Нравилось, что операции меня больше не пугают – наоборот, появился азарт, словно сам я себя оперирую (наступаю на болезнь)».
И тут же самокритичное признание: «Внешне я, как всегда, хорохорился. И когда в клинике сказали, что направляют меня в институт Герцена, тут же козырнул знакомством с профессором Софьей Львовной Дарьяловой».
Честное слово, многим мемуаристам неплохо бы у Нилина поучиться.
Вот знаменитая Гертруда Стайн в автобиографии, написанной как бы от имени ее подруги («Автобиография Элис Би Токлас». СПб., 2006), похоже, надеялась, что если козырять громкими именами, начиная с собственного, то больше ничего и не требуется.
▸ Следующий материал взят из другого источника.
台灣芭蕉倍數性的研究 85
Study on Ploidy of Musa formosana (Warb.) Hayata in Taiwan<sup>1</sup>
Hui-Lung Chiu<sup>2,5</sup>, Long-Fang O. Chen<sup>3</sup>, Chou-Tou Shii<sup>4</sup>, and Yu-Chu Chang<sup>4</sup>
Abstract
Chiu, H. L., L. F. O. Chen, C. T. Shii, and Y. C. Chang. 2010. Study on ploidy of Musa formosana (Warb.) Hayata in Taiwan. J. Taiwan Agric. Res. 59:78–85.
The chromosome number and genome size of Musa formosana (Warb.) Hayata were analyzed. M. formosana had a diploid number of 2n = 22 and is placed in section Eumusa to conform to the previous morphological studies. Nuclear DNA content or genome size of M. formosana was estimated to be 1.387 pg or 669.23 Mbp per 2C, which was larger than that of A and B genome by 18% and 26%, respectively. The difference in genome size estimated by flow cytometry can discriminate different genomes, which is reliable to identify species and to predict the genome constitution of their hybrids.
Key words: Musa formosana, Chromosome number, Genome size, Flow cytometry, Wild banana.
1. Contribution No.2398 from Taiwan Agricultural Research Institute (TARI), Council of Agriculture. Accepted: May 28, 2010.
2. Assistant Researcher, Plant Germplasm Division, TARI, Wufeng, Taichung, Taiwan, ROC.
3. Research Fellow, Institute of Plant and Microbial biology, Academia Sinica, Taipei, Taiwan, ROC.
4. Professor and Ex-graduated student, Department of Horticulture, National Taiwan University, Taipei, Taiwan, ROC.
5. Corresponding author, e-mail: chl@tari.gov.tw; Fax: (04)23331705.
«Во главе стола высилось новое приобретение, тот самый Руссо, украшенный венками и флагами и с обеих сторон стояли две статуи, что это были за статуи я уже не помню», – прошу корректоров не добавлять недостающих запятых, помня, что перед ними не что-нибудь, а поток сознания. Хотя отсутствие запятых может создать впечатление взволнованной, неструктурированной речи, если для того есть основания, но, если писать таким образом обычное информативное сообщение, вроде того, что сейчас пишу я сам, то это лишь мешает читать.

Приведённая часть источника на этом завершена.